• _SOURCE TEXT_:

☆ ☆ ☆

I just want to ask a bit more about the incorporation issue. My first question is: earlier, you were surprised that the impact at the higher rate was, I think, not higher, and I just wonder if you're convinced those estimates are reliable, because you seem to be going from an assumption that they are to saying, 'Ah, well, that means lots of high-rate taxpayers must have already incorporated and that's why it's not bigger.' Are you confident of the data in that sense completely?


It's a difficult question, of course, because that's more—. I'm pretty confident that our colleagues have done a good analysis using the data. But—. That's difficult to answer. But it is remarkable indeed that any change in the 40 per cent or the 45 per cent rate induces—. And that's purely mechanical, what is included in the report, in figure 4.1, which is not incorporating—if I've understood correctly, that does not incorporate any behavioural change. So, that's purely mechanical—a rate change, what that will induce in terms of revenue. So, that just means that, in that data set, the sample that has been used, indeed, there are not that many people that pay tax at these high rates. Perhaps this calls for, if you're surprised about that as well, to use more—you know, to give colleagues access to the full data that HMRC has on the Welsh income tax payers to do that analysis on the total population, as we have, for instance, done in our case in Slovenia. We had access to the two million personal income tax payers, so we were perfectly able to exactly calculate the impact of a rate change on revenues, assuming no behavioural change.

☆ ☆ ☆

• _YOUR INSTRUCTIONS_: Reproduce the full exchange about Welsh income tax rates word for word.

• _LISTED ENTRIES_:
☆ ☆ ☆

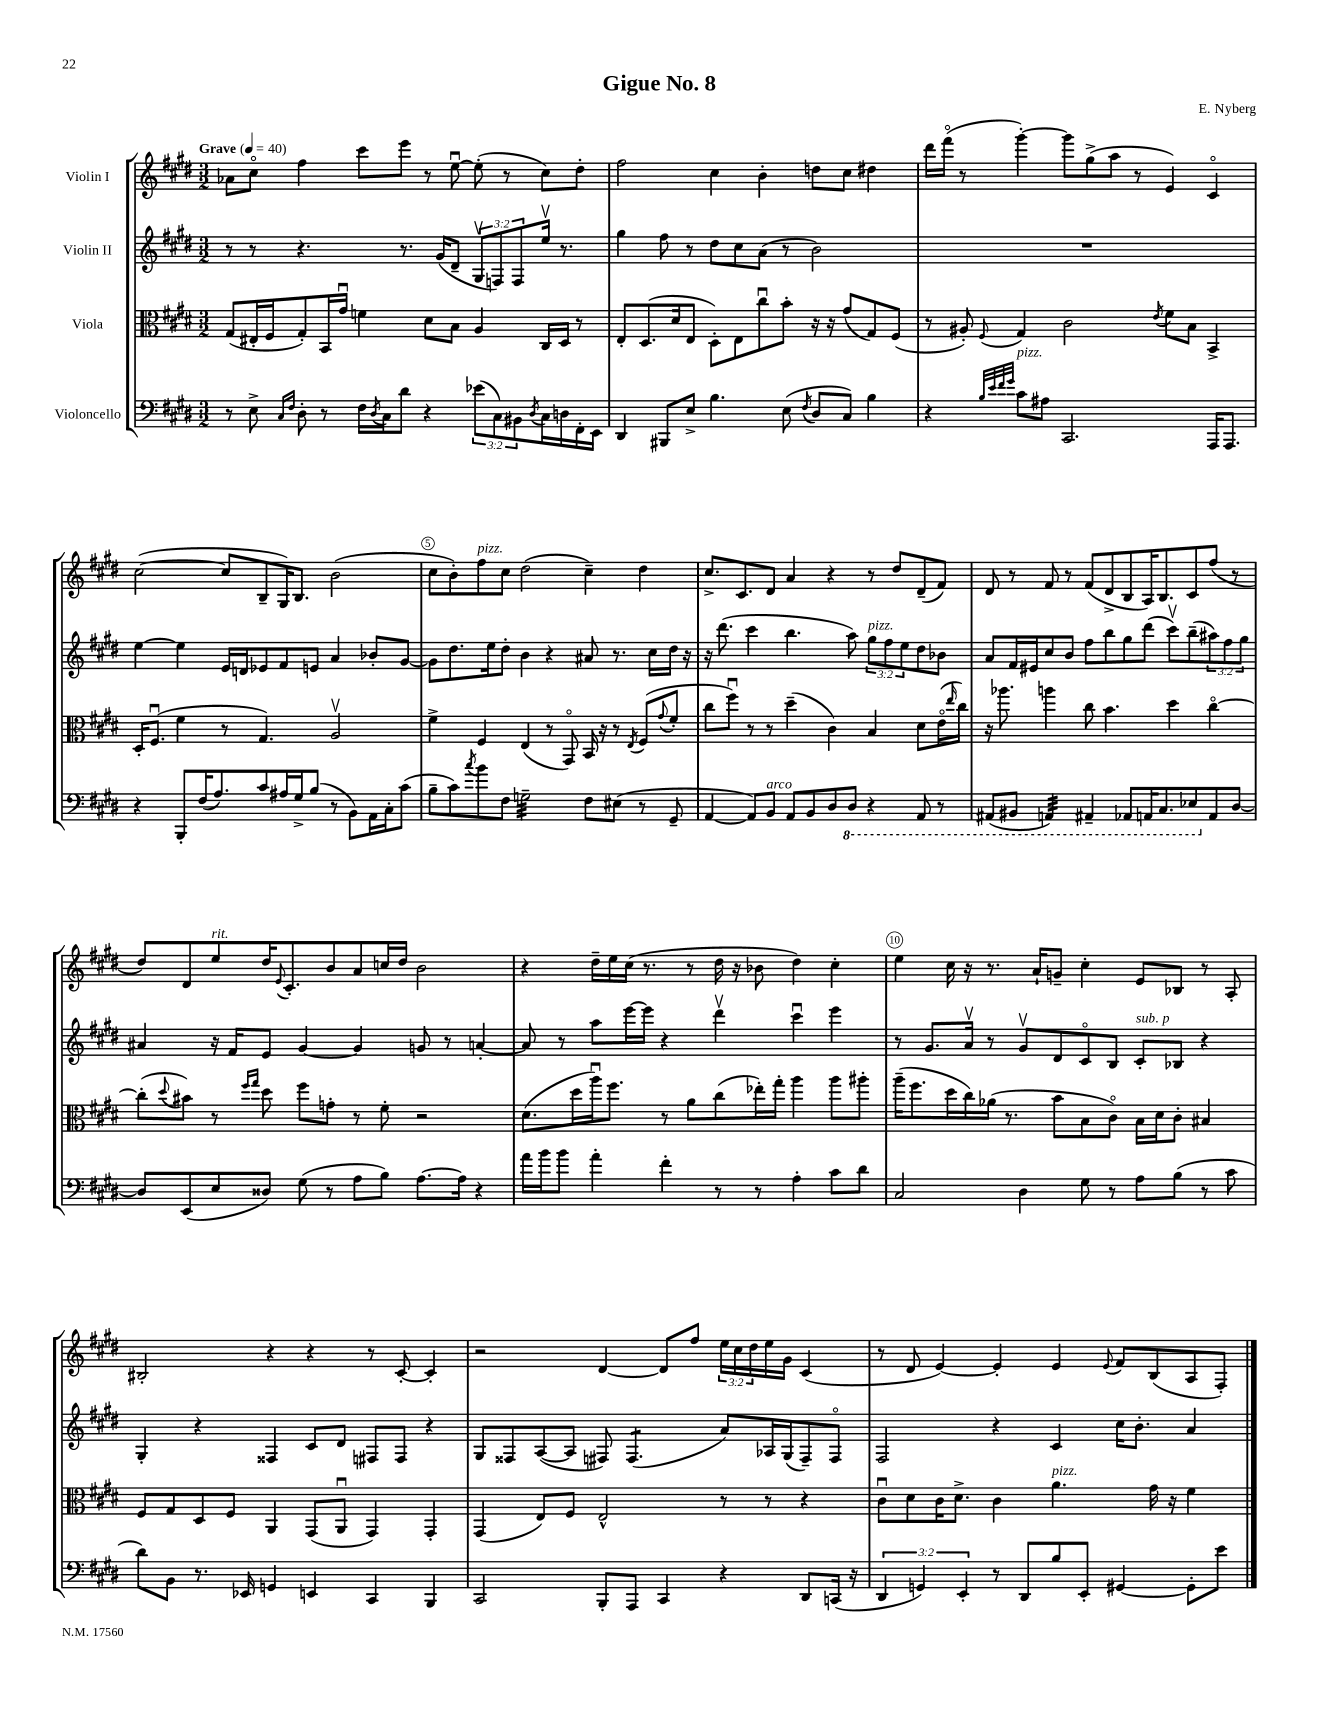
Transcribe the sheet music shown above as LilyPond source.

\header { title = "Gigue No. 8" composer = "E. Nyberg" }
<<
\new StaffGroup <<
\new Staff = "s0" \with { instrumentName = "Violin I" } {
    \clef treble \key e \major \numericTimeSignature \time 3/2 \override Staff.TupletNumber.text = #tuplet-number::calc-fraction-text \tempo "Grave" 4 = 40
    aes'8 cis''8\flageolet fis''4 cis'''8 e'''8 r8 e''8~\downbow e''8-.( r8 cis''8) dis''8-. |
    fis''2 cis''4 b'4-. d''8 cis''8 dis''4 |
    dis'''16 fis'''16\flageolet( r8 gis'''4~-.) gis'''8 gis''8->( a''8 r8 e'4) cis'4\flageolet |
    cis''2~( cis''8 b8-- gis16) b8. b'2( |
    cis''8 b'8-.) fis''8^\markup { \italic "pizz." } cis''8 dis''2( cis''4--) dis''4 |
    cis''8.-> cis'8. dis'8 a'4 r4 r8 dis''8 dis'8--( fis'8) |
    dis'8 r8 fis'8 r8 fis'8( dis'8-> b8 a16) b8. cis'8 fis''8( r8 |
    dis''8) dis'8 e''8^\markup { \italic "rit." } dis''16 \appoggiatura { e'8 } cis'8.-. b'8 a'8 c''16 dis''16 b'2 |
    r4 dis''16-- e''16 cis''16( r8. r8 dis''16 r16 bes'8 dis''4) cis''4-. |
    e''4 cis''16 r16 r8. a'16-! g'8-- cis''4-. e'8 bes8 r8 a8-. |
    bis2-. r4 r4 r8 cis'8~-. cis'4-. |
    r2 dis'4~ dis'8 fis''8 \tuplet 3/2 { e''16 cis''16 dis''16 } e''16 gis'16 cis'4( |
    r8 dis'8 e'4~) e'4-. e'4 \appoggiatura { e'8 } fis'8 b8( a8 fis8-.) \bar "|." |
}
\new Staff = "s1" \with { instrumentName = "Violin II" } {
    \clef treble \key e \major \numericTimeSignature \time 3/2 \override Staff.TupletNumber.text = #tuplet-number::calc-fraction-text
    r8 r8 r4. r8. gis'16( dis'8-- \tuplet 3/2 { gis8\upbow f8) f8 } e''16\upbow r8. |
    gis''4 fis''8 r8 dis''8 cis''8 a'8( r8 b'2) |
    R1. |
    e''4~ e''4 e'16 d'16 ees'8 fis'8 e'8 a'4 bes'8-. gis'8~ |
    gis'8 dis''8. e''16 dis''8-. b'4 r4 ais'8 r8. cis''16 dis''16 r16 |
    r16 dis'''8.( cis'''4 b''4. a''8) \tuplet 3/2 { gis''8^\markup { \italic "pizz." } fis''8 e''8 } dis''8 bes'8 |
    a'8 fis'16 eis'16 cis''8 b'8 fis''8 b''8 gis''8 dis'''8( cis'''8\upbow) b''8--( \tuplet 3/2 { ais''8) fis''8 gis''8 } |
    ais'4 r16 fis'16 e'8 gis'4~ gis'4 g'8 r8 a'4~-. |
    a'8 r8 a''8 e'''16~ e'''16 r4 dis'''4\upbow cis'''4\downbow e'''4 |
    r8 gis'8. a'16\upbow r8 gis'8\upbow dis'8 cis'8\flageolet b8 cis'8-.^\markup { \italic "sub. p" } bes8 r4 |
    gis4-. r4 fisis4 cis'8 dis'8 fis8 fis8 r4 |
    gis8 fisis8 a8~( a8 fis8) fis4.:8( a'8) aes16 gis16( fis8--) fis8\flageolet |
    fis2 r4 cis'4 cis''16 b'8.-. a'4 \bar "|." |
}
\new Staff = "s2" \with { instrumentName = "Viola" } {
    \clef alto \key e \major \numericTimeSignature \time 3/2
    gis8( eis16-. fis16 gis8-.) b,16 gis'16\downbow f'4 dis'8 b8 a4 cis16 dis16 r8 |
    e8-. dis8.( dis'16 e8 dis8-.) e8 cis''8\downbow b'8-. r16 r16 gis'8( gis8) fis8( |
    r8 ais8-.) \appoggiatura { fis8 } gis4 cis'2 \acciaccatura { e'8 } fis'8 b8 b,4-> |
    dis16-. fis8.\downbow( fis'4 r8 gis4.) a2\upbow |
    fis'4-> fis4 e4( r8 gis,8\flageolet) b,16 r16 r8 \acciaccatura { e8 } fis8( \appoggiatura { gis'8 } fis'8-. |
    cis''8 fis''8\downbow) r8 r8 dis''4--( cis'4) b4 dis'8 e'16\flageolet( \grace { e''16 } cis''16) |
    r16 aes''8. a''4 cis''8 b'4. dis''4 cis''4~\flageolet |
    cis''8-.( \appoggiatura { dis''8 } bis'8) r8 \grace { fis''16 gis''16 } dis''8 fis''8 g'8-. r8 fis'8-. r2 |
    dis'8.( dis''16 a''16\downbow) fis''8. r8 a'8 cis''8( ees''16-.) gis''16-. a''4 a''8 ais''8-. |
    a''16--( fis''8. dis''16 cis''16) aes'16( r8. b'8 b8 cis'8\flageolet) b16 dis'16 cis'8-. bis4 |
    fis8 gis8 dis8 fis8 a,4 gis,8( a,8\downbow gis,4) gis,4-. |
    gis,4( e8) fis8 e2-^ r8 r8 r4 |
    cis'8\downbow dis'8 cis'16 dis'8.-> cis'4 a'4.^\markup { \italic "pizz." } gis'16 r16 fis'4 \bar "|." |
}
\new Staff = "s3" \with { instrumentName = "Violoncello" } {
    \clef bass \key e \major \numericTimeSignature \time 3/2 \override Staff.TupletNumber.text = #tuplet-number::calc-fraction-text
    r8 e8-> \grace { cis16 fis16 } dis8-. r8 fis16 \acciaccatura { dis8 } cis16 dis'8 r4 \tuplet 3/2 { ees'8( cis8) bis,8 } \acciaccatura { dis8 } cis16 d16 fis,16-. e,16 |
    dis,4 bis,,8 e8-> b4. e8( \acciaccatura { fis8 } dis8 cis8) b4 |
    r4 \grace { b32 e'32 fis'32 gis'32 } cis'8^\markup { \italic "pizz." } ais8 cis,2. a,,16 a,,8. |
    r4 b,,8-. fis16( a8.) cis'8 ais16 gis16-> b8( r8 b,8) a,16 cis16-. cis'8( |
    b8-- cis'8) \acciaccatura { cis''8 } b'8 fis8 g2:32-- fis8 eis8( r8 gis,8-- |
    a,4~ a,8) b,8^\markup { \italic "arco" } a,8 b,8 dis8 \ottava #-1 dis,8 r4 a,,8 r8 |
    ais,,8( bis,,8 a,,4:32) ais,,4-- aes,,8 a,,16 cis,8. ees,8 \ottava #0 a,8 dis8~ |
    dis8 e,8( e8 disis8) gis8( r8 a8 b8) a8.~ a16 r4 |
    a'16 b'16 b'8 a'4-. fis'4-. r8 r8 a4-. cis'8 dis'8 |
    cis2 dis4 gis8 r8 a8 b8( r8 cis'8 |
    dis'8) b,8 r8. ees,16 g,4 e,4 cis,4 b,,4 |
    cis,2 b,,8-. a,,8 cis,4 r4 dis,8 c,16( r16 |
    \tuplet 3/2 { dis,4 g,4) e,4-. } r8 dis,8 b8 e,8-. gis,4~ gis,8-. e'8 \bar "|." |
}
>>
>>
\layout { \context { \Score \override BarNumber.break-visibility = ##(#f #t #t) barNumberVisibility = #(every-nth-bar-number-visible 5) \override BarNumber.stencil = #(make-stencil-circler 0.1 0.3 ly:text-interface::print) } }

☆ ☆ ☆

• _RESULT FOR THIS TASK_:
I just want to ask a bit more about the incorporation issue. My first question is: earlier, you were surprised that the impact at the higher rate was, I think, not higher, and I just wonder if you're convinced those estimates are reliable, because you seem to be going from an assumption that they are to saying, 'Ah, well, that means lots of high-rate taxpayers must have already incorporated and that's why it's not bigger.' Are you confident of the data in that sense completely?


It's a difficult question, of course, because that's more—. I'm pretty confident that our colleagues have done a good analysis using the data. But—. That's difficult to answer. But it is remarkable indeed that any change in the 40 per cent or the 45 per cent rate induces—. And that's purely mechanical, what is included in the report, in figure 4.1, which is not incorporating—if I've understood correctly, that does not incorporate any behavioural change. So, that's purely mechanical—a rate change, what that will induce in terms of revenue. So, that just means that, in that data set, the sample that has been used, indeed, there are not that many people that pay tax at these high rates. Perhaps this calls for, if you're surprised about that as well, to use more—you know, to give colleagues access to the full data that HMRC has on the Welsh income tax payers to do that analysis on the total population, as we have, for instance, done in our case in Slovenia. We had access to the two million personal income tax payers, so we were perfectly able to exactly calculate the impact of a rate change on revenues, assuming no behavioural change.